* Activity
Can you rewrite the material below as a Markdown table with the columns No and Line, one numbered row per line, leaving out blank lines and pictures?

BEGIN

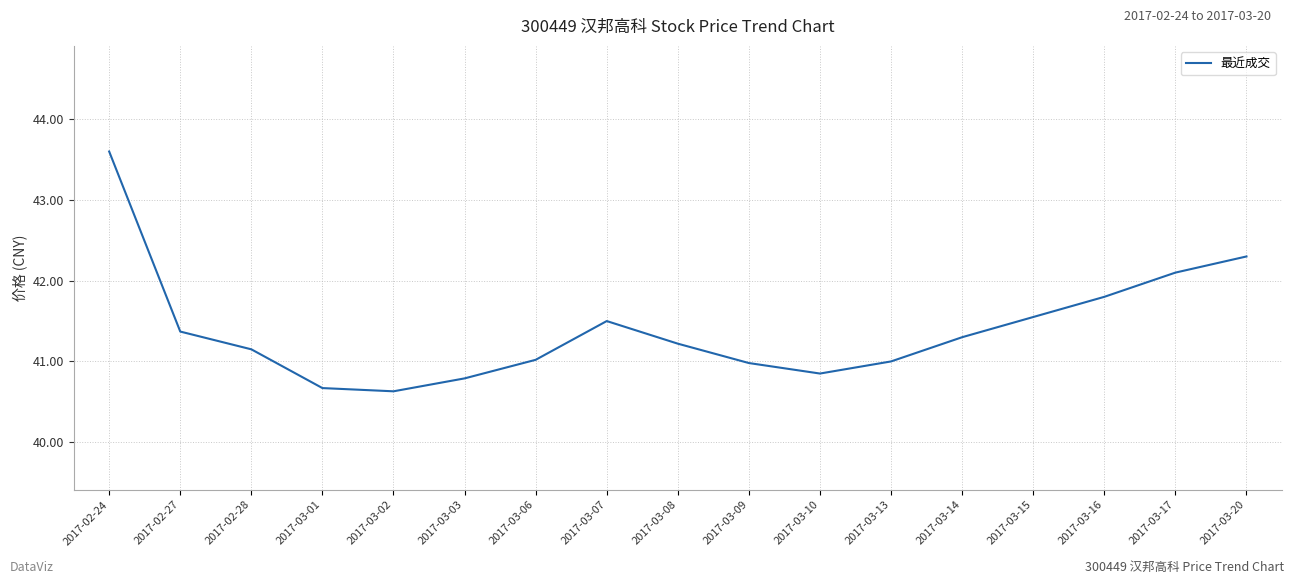

What is the change in value from 2017-03-13 to 2017-03-17?

+1.1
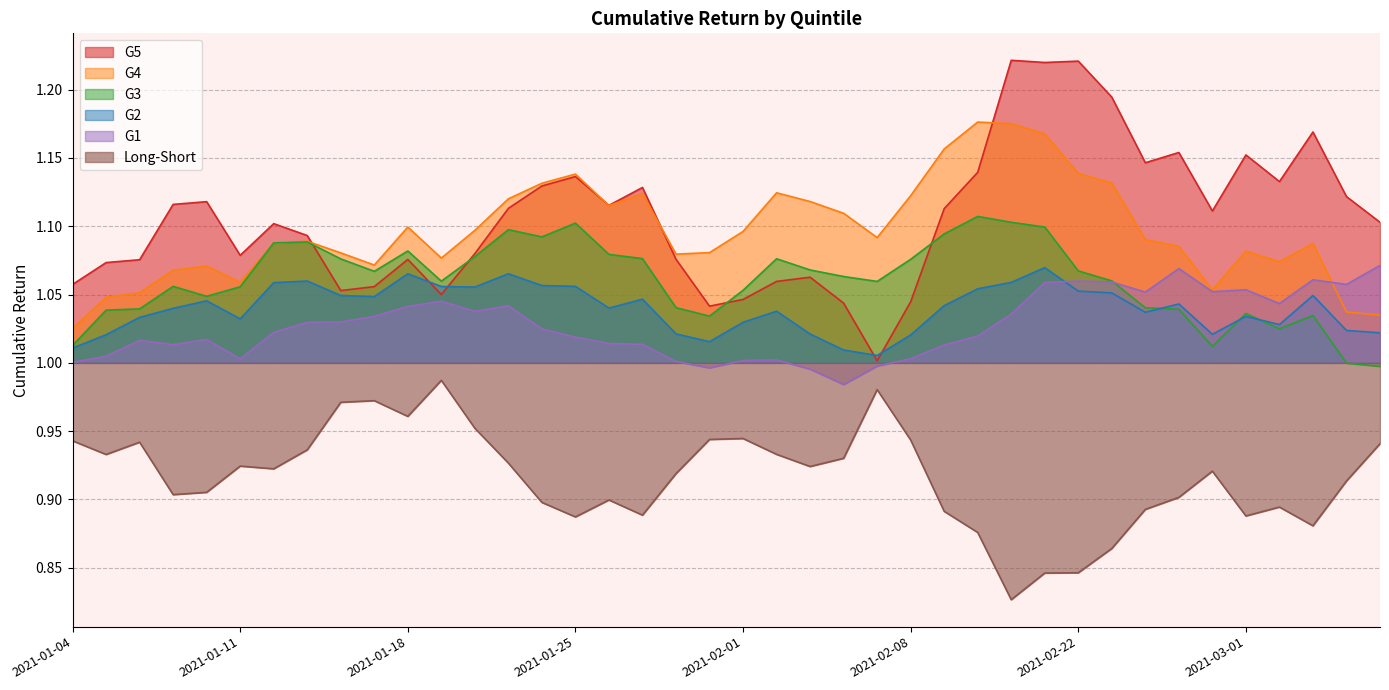

What is the average value of the G3 series?

1.1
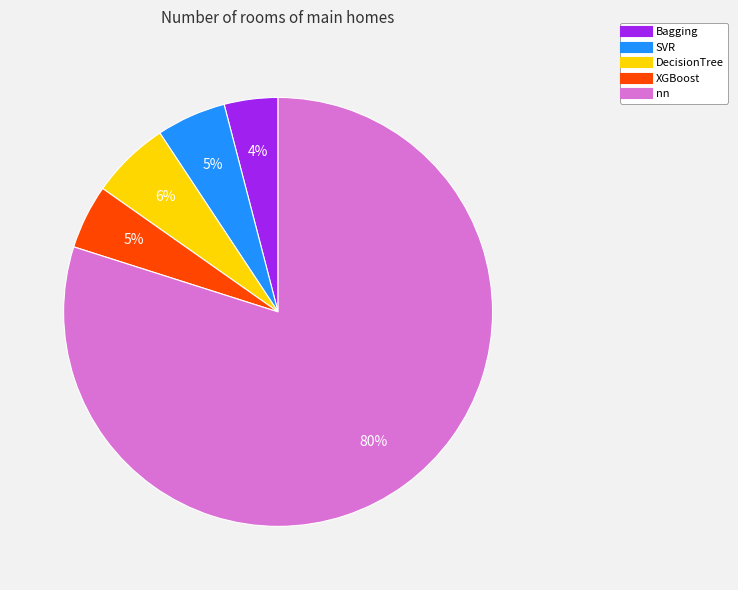

Does any single category account for the majority?

Yes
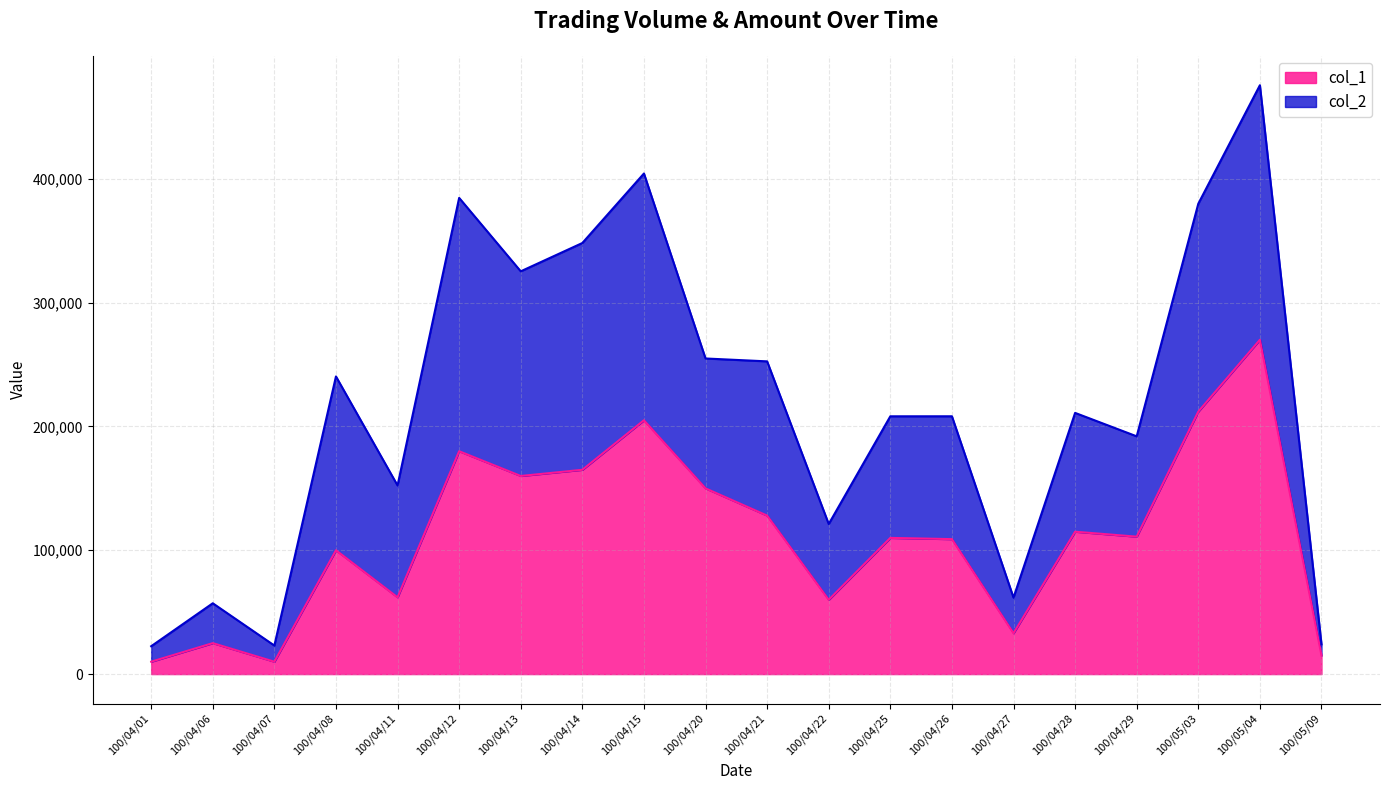

What is the label of the 6th point from the left?

100/04/12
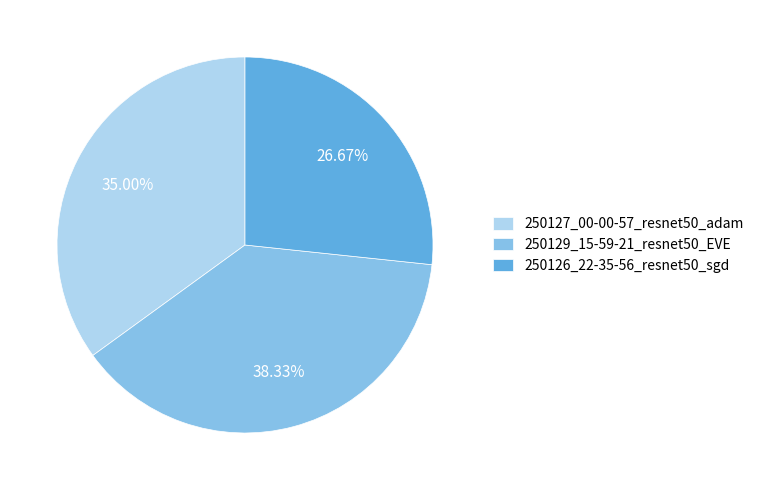

How many slices are in this pie chart?

3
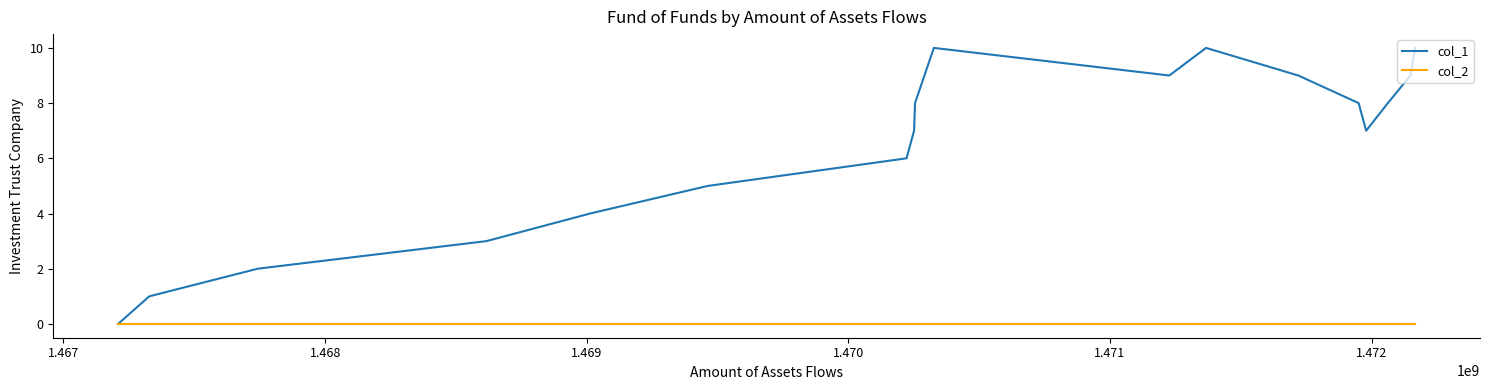

What is the greatest value displayed?

10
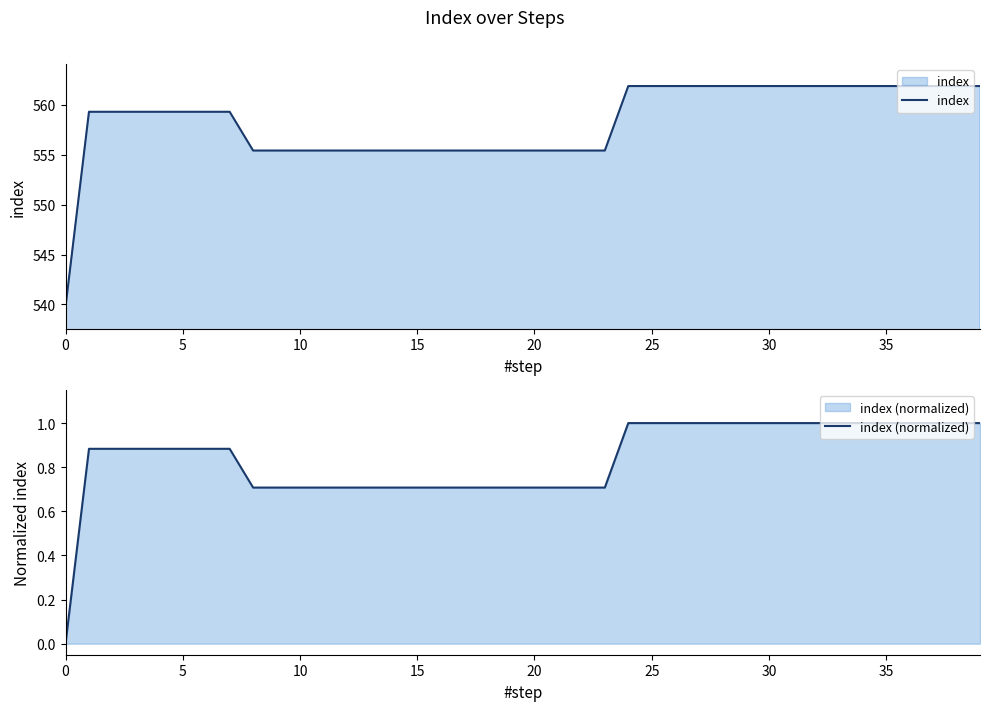

The index series shows 555.4 at 13. True or false?

True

END

* Exercise result
| No | Line |
|---|---|
| 1 | What is the change in value from 2017-03-13 to 2017-03-17? |
| 2 | +1.1 |
| 3 | What is the average value of the G3 series? |
| 4 | 1.1 |
| 5 | Does any single category account for the majority? |
| 6 | Yes |
| 7 | What is the label of the 6th point from the left? |
| 8 | 100/04/12 |
| 9 | How many slices are in this pie chart? |
| 10 | 3 |
| 11 | What is the greatest value displayed? |
| 12 | 10 |
| 13 | The index series shows 555.4 at 13. True or false? |
| 14 | True |